Liability and Slip-and-Fall Protections

Snow and ice liability is one of the biggest legal risks in this industry. Your contract should require that the client maintains property lighting, marks all curbs and obstacles before the season, and takes responsibility for conditions that develop after your service departure. Require the client to carry their own premises liability coverage and list your company as an additional insured on their policy. Include a limitation of liability clause that caps your exposure at the value of the contract.
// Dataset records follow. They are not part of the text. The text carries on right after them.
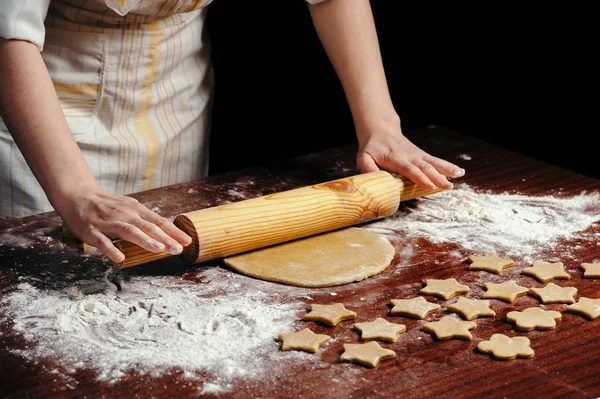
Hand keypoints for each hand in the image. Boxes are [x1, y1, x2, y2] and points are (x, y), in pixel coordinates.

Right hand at [56, 187, 191, 262]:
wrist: (78, 196)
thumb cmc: (108, 205)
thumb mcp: (129, 208)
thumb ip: (145, 220)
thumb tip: (167, 233)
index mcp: (136, 210)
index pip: (159, 221)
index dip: (173, 232)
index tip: (187, 241)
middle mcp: (125, 215)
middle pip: (148, 227)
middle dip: (165, 238)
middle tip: (178, 249)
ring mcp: (108, 223)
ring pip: (129, 232)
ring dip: (145, 240)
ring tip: (159, 249)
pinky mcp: (92, 231)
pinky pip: (103, 242)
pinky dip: (112, 250)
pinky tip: (120, 259)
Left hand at [356, 121, 464, 189]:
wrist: (380, 130)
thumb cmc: (371, 147)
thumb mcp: (363, 157)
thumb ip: (367, 168)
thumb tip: (374, 180)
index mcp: (395, 159)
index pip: (409, 169)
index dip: (419, 177)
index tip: (429, 186)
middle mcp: (409, 156)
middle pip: (425, 167)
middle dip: (437, 177)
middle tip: (448, 186)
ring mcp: (417, 155)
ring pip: (434, 162)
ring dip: (447, 169)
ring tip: (459, 175)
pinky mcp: (422, 155)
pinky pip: (435, 161)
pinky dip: (447, 166)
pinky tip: (459, 171)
Document every service visit with timestamped photos uploaded to your software immediately after each push.

Payment Terms and Late Payment Penalties

Seasonal contracts should be invoiced in installments, typically one-third at signing, one-third at the season start, and one-third at the midpoint. Per-push contracts should be invoiced weekly during active periods, not monthly. Include a net-15 payment term with a 1.5 percent monthly late fee that begins on day 16. Add a service suspension clause that allows you to pause service after 30 days of non-payment without breach of contract on your part. These terms need to be in plain language and initialed by the client separately so they cannot claim they missed the payment section.